Th18 - Long Term Expanded Purified Allospecific Tr1 Cells Maintain a Suppressive Phenotype and Function in the Presence of Inflammatory Cytokines and Express a Chemokine Receptor Profile Involved in Allograft Tolerance.

The development of new strategies based on the use of Tr1 cells has taken relevance to induce long-term tolerance, especially in the context of transplantation. Recent studies have shown the need for a more exhaustive characterization to ensure a bona fide Tr1 population to be used as therapy. It has been reported that the proinflammatory environment induced by the allograft could affect the suppressive function of Treg cells, although the stability of Tr1 cells in vitro and in vivo has been poorly investigated. Another important aspect that must be considered is the homing of Tr1 cells to achieve an efficient allograft tolerance, where key chemokine receptor expression plays an important role.

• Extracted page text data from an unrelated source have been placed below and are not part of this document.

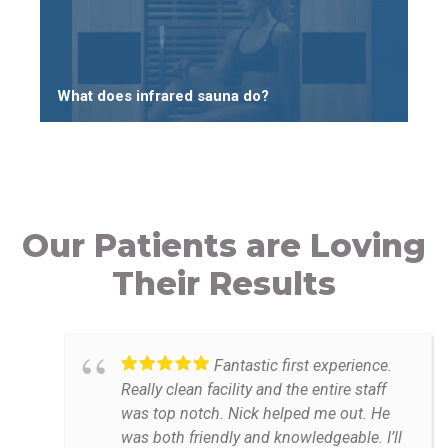
What does infrared sauna do?
Our Patients are Loving
Their Results
Fantastic first experience.
Really clean facility and the entire staff
was top notch. Nick helped me out. He
was both friendly and knowledgeable. I’ll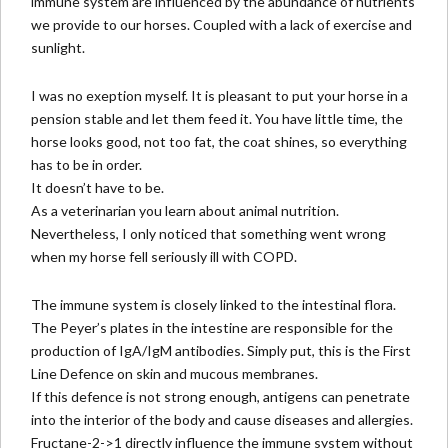
immune system
are influenced by the abundance of nutrients
we provide to our horses. Coupled with a lack of exercise and
sunlight.
I was no exeption myself. It is pleasant to put your horse in a
pension stable and let them feed it. You have little time, the
horse looks good, not too fat, the coat shines, so everything
has to be in order.
It doesn’t have to be.
As a veterinarian you learn about animal nutrition.
Nevertheless, I only noticed that something went wrong
when my horse fell seriously ill with COPD.
The immune system is closely linked to the intestinal flora.
The Peyer’s plates in the intestine are responsible for the
production of IgA/IgM antibodies. Simply put, this is the First
Line Defence on skin and mucous membranes.
If this defence is not strong enough, antigens can penetrate
into the interior of the body and cause diseases and allergies.
Fructane-2->1 directly influence the immune system without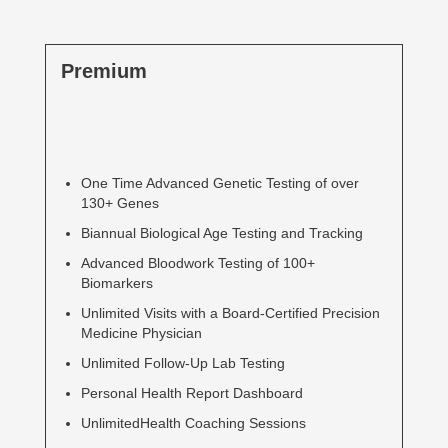
Premium
One Time Advanced Genetic Testing of over
130+ Genes
Biannual Biological Age Testing and Tracking
Advanced Bloodwork Testing of 100+
Biomarkers
Unlimited Visits with a Board-Certified Precision
Medicine Physician
Unlimited Follow-Up Lab Testing
Personal Health Report Dashboard
UnlimitedHealth Coaching Sessions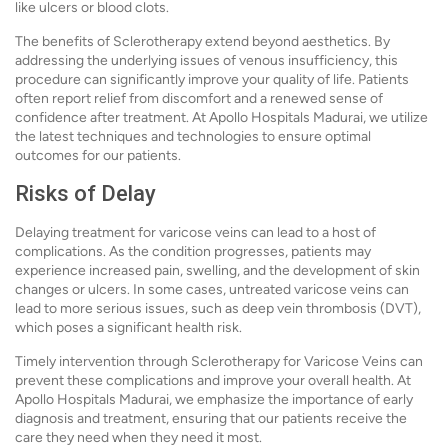
like ulcers or blood clots.
The benefits of Sclerotherapy extend beyond aesthetics. By
addressing the underlying issues of venous insufficiency, this
procedure can significantly improve your quality of life. Patients
often report relief from discomfort and a renewed sense of
confidence after treatment. At Apollo Hospitals Madurai, we utilize
the latest techniques and technologies to ensure optimal
outcomes for our patients.
Risks of Delay
Delaying treatment for varicose veins can lead to a host of
complications. As the condition progresses, patients may
experience increased pain, swelling, and the development of skin
changes or ulcers. In some cases, untreated varicose veins can
lead to more serious issues, such as deep vein thrombosis (DVT),
which poses a significant health risk.
Timely intervention through Sclerotherapy for Varicose Veins can
prevent these complications and improve your overall health. At
Apollo Hospitals Madurai, we emphasize the importance of early
diagnosis and treatment, ensuring that our patients receive the
care they need when they need it most.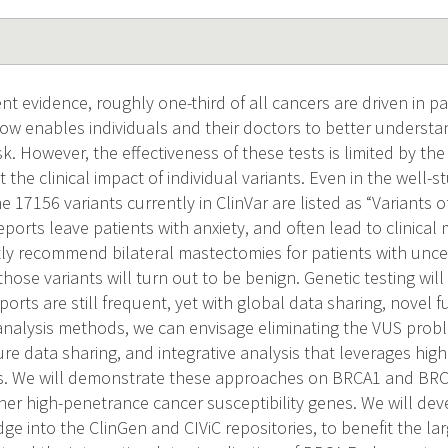
nt evidence, roughly one-third of all cancers are driven in pa
now enables individuals and their doctors to better underst
sk. However, the effectiveness of these tests is limited by th
the clinical impact of individual variants. Even in the wel
e 17156 variants currently in ClinVar are listed as “Variants o
reports leave patients with anxiety, and often lead to clini
ly recommend bilateral mastectomies for patients with uncer
ose variants will turn out to be benign. Genetic testing will 
ports are still frequent, yet with global data sharing, novel 
 analysis methods, we can envisage eliminating the VUS prob
re data sharing, and integrative analysis that leverages hig
s. We will demonstrate these approaches on BRCA1 and BRCA2
her high-penetrance cancer susceptibility genes. We will dev
ge into the ClinGen and CIViC repositories, to benefit the l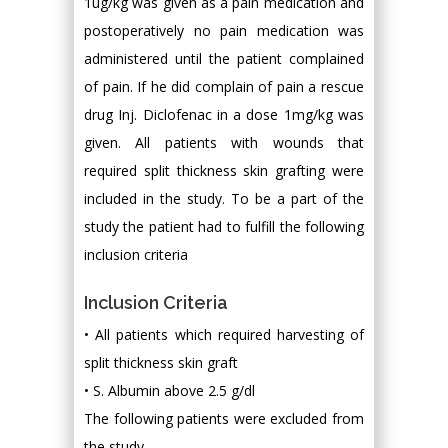
1ug/kg was given as a pain medication and
postoperatively no pain medication was
administered until the patient complained
of pain. If he did complain of pain a rescue
drug Inj. Diclofenac in a dose 1mg/kg was
given. All patients with wounds that
required split thickness skin grafting were
included in the study. To be a part of the
study the patient had to fulfill the following
inclusion criteria
Inclusion Criteria
• All patients which required harvesting of
split thickness skin graft
• S. Albumin above 2.5 g/dl
The following patients were excluded from
the study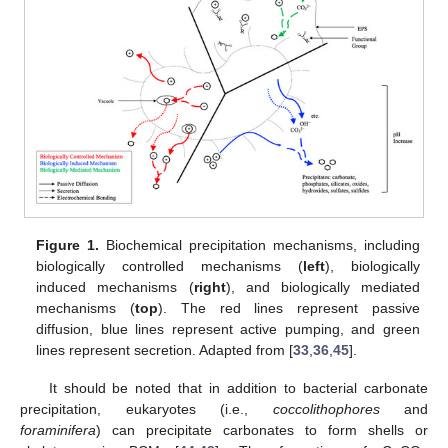
Figure 1.
Biochemical precipitation mechanisms, including
biologically controlled mechanisms (
left
), biologically
induced mechanisms (
right
), and biologically mediated
mechanisms (
top
). The red lines represent passive
diffusion, blue lines represent active pumping, and green
lines represent secretion. Adapted from [
33
,
36
,
45
].
It should be noted that in addition to bacterial carbonate
precipitation, eukaryotes (i.e.,
coccolithophores
and
foraminifera
) can precipitate carbonates to form shells or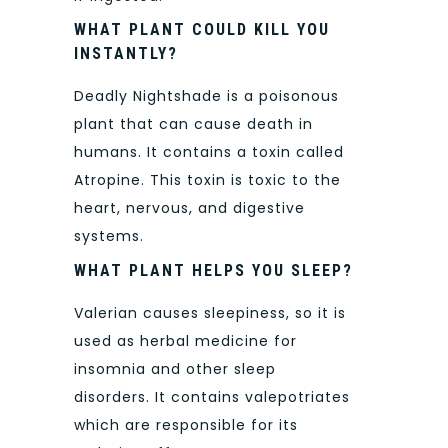
WHAT PLANT COULD KILL YOU
INSTANTLY?
Deadly Nightshade is a poisonous
plant that can cause death in
humans. It contains a toxin called
Atropine. This toxin is toxic to the
heart, nervous, and digestive
systems.
WHAT PLANT HELPS YOU SLEEP?
Valerian causes sleepiness, so it is
used as herbal medicine for
insomnia and other sleep
disorders. It contains valepotriates
which are responsible for its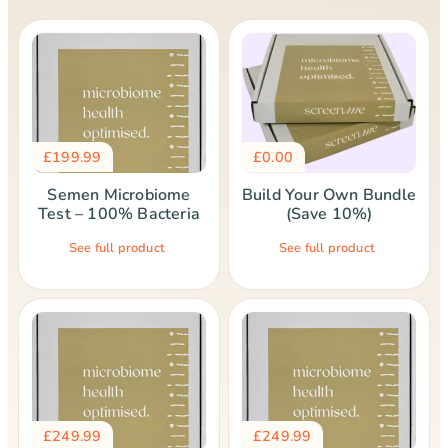
£
199.99
£
0.00
Semen Microbiome
Build Your Own Bundle
Test – 100% Bacteria
(Save 10%)
See full product
See full product
£
249.99
£
249.99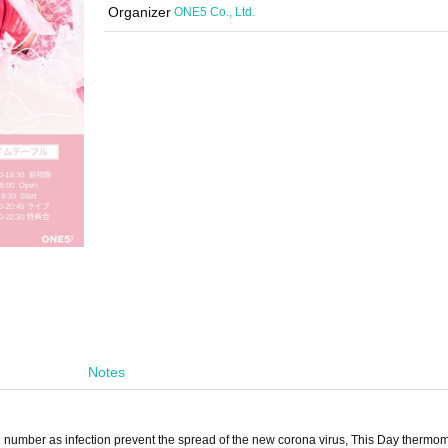
Organizer
ONE5 Co., Ltd.
Notes
ted number as infection prevent the spread of the new corona virus, This Day thermo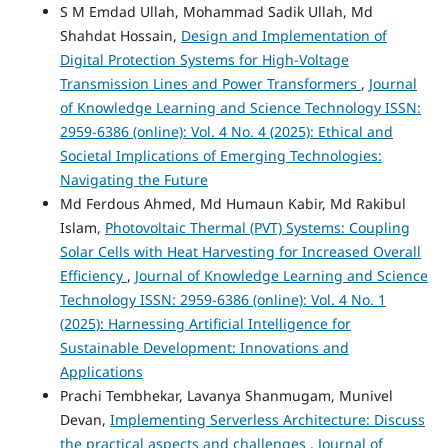
S M Emdad Ullah, Mohammad Sadik Ullah, Md
Shahdat Hossain,
Design and Implementation of
Digital Protection Systems for High-Voltage
Transmission Lines and Power Transformers
,
Journal
of Knowledge Learning and Science Technology ISSN:
2959-6386 (online): Vol. 4 No. 4 (2025): Ethical and
Societal Implications of Emerging Technologies:
Navigating the Future
Md Ferdous Ahmed, Md Humaun Kabir, Md Rakibul
Islam,
Photovoltaic Thermal (PVT) Systems: Coupling
Solar Cells with Heat Harvesting for Increased Overall
Efficiency
,
Journal of Knowledge Learning and Science
Technology ISSN: 2959-6386 (online): Vol. 4 No. 1
(2025): Harnessing Artificial Intelligence for
Sustainable Development: Innovations and
Applications
Prachi Tembhekar, Lavanya Shanmugam, Munivel
Devan,
Implementing Serverless Architecture: Discuss
the practical aspects and challenges
,
Journal of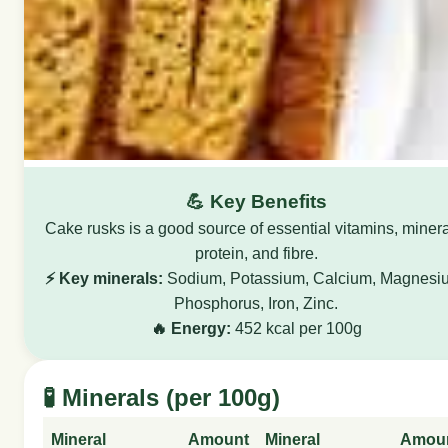
💪 Key Benefits
Cake rusks is a good source of essential vitamins, minera
protein, and fibre.
⚡ Key minerals:
Sodium, Potassium, Calcium, Magnesi
Phosphorus, Iron, Zinc.
🔥 Energy:
452 kcal per 100g
🧪 Minerals (per 100g)
Mineral
Amount
Mineral
Amou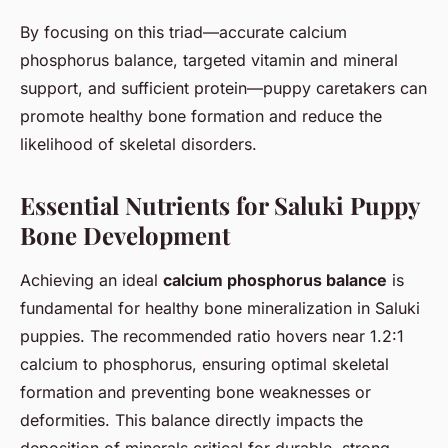
By focusing on this triad—accurate calcium
phosphorus balance, targeted vitamin and mineral
support, and sufficient protein—puppy caretakers can
promote healthy bone formation and reduce the
likelihood of skeletal disorders.
Essential Nutrients for Saluki Puppy
Bone Development
Achieving an ideal
calcium phosphorus balance
is
fundamental for healthy bone mineralization in Saluki
puppies. The recommended ratio hovers near 1.2:1
calcium to phosphorus, ensuring optimal skeletal
formation and preventing bone weaknesses or
deformities. This balance directly impacts the
deposition of minerals critical for durable, strong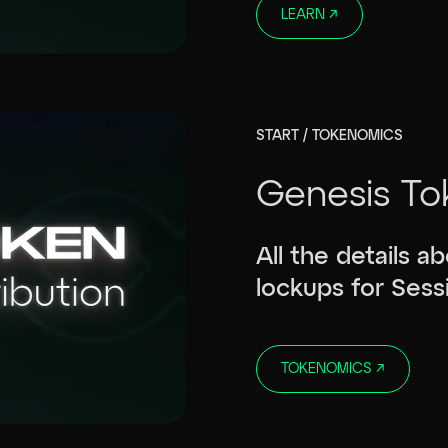
LEARN
↗
START / TOKENOMICS
Genesis To
All the details a
lockups for Sess
TOKENOMICS
↗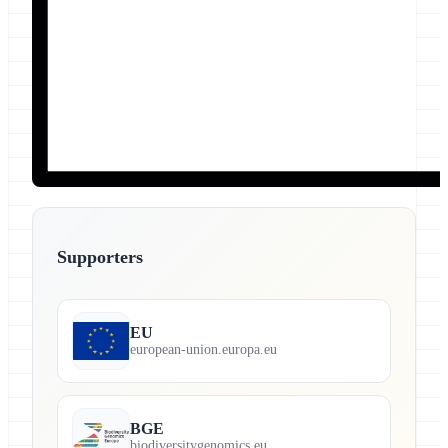
Supporters
EU
european-union.europa.eu
BGE
biodiversitygenomics.eu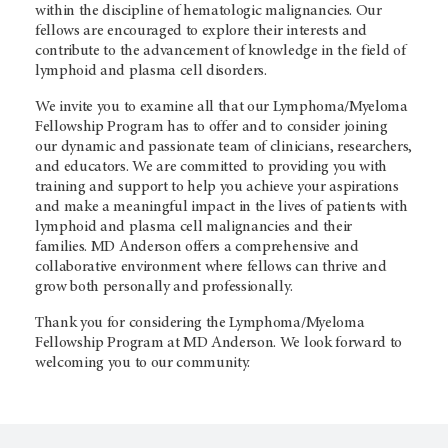
within the discipline of hematologic malignancies. Our
fellows are encouraged to explore their interests and
contribute to the advancement of knowledge in the field of
lymphoid and plasma cell disorders.
We invite you to examine all that our Lymphoma/Myeloma
Fellowship Program has to offer and to consider joining
our dynamic and passionate team of clinicians, researchers,
and educators. We are committed to providing you with
training and support to help you achieve your aspirations
and make a meaningful impact in the lives of patients with
lymphoid and plasma cell malignancies and their
families. MD Anderson offers a comprehensive and
collaborative environment where fellows can thrive and
grow both personally and professionally.
Thank you for considering the Lymphoma/Myeloma
Fellowship Program at MD Anderson. We look forward to
welcoming you to our community.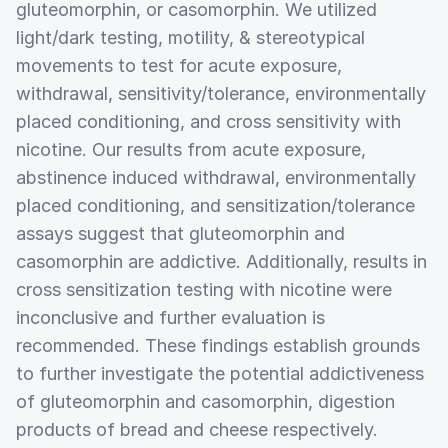
gluteomorphin, or casomorphin. We utilized
light/dark testing, motility, & stereotypical
movements to test for acute exposure,
withdrawal, sensitivity/tolerance, environmentally
placed conditioning, and cross sensitivity with
nicotine. Our results from acute exposure,
abstinence induced withdrawal, environmentally
placed conditioning, and sensitization/tolerance
assays suggest that gluteomorphin and
casomorphin are addictive. Additionally, results in
cross sensitization testing with nicotine were
inconclusive and further evaluation is
recommended. These findings establish grounds
to further investigate the potential addictiveness
of gluteomorphin and casomorphin, digestion
products of bread and cheese respectively.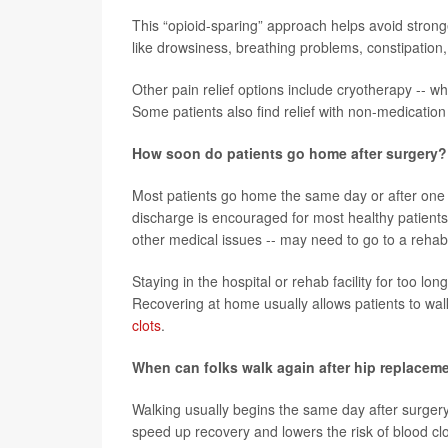
This “opioid-sparing” approach helps avoid stronge
like drowsiness, breathing problems, constipation,
Other pain relief options include cryotherapy -- wh
Some patients also find relief with non-medication 
How soon do patients go home after surgery?
Most patients go home the same day or after one ni
discharge is encouraged for most healthy patients. 
other medical issues -- may need to go to a rehabil
Staying in the hospital or rehab facility for too 
Recovering at home usually allows patients to wal
clots
.
When can folks walk again after hip replacem
Walking usually begins the same day after surgery
speed up recovery and lowers the risk of blood clo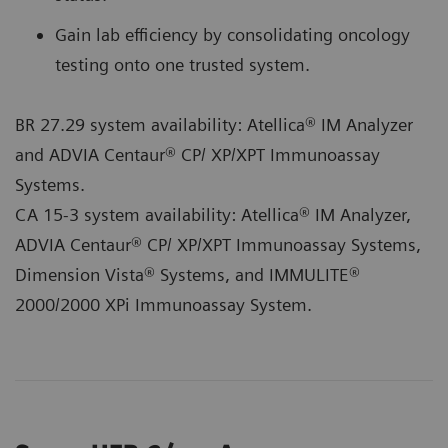
Gain lab efficiency by consolidating oncology
testing onto one trusted system.
BR 27.29 system availability: Atellica® IM Analyzer
and ADVIA Centaur® CP/ XP/XPT Immunoassay
Systems.
CA 15-3 system availability: Atellica® IM Analyzer,
ADVIA Centaur® CP/ XP/XPT Immunoassay Systems,
Dimension Vista® Systems, and IMMULITE®
2000/2000 XPi Immunoassay System.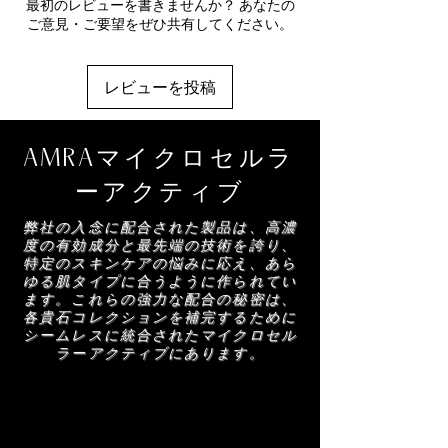
Ginseng)
- A plant-derived repair and
最初のレビューを書きませんか？ あなたの
Sodium Benzoate, 1,2-Hexanediol, Charcoal
your selected AMRA moisturiser for balance
regeneration complex designed to strengthen
ご意見・ご要望をぜひ共有してください。
Powder, Disodium EDTA, Nannochloropsis
and hydration.
skin and support cutaneous recovery. Helps
Oculata Extract, Pentylene Glycol,
reinforce skin cohesion while supporting
Biosaccharide Gum-4, Taurine, Calcium
collagen and elastin for a more resilient,
レビューを投稿
Gluconate, Meteorite Powder,
youthful-looking appearance.
Polymethylsilsesquioxane, Phenoxyethanol,
Anti-Elastase Skin Lifter (Manilkara Leaf
Acanthopanax Senticosus (Eleuthero) Root
Extract)
- A targeted youth-preserving
AMRAマイクロセルラ
Extract, Chlorella Vulgaris/Lupinus Albus
technology that helps protect elastin to diffuse
Protein Ferment, Manilkara Multinervis Leaf
the look of fine lines and wrinkles, enhancing
ーアクティブ
Extract, Maltodextrin, Linalool, Limonene,
the appearance of lift, smoothness and
Coumarin
弊社の入念に配合された製品は、高濃
definition.
度の有効成分と最先端の技術を誇り、
特定のスキンケアの悩みに応え、あら
ゆる肌タイプに合うように作られてい
ます。これらの強力な配合の秘密は、
各貴石コレクションを補完するために
シームレスに統合されたマイクロセル
ラーアクティブにあります。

Here, we established an optimized protocol that allows long term in vitro expansion of highly purified allospecific Tr1 (exp-allo-Tr1). After being expanded under proinflammatory conditions we observed that our population maintains a high co-expression of CD49b, LAG-3 (≈80%), which produce high levels of IL-10 (≈90%) and expressed co-inhibitory receptors (PD-1, CTLA-4, TIM-3, TIGIT, and CD39) and efficiently suppressed allospecific but third party T cell responses.  Additionally, we observed that exp-allo-Tr1 expressed a high percentage of chemokine receptors involved in allograft tolerance, such as CCR2 (65.5%±19.75), CCR4 (77.5%±10.45) but not CCR7 (16.9%±7.75). Moreover, exp-allo-Tr1 also expressed CXCR3 (47.3 %), which could promote their homing to the kidney allograft. 

Our data indicate that exp-allo-Tr1 are stable and express relevant homing receptors supporting their potential use in long-term transplantation tolerance.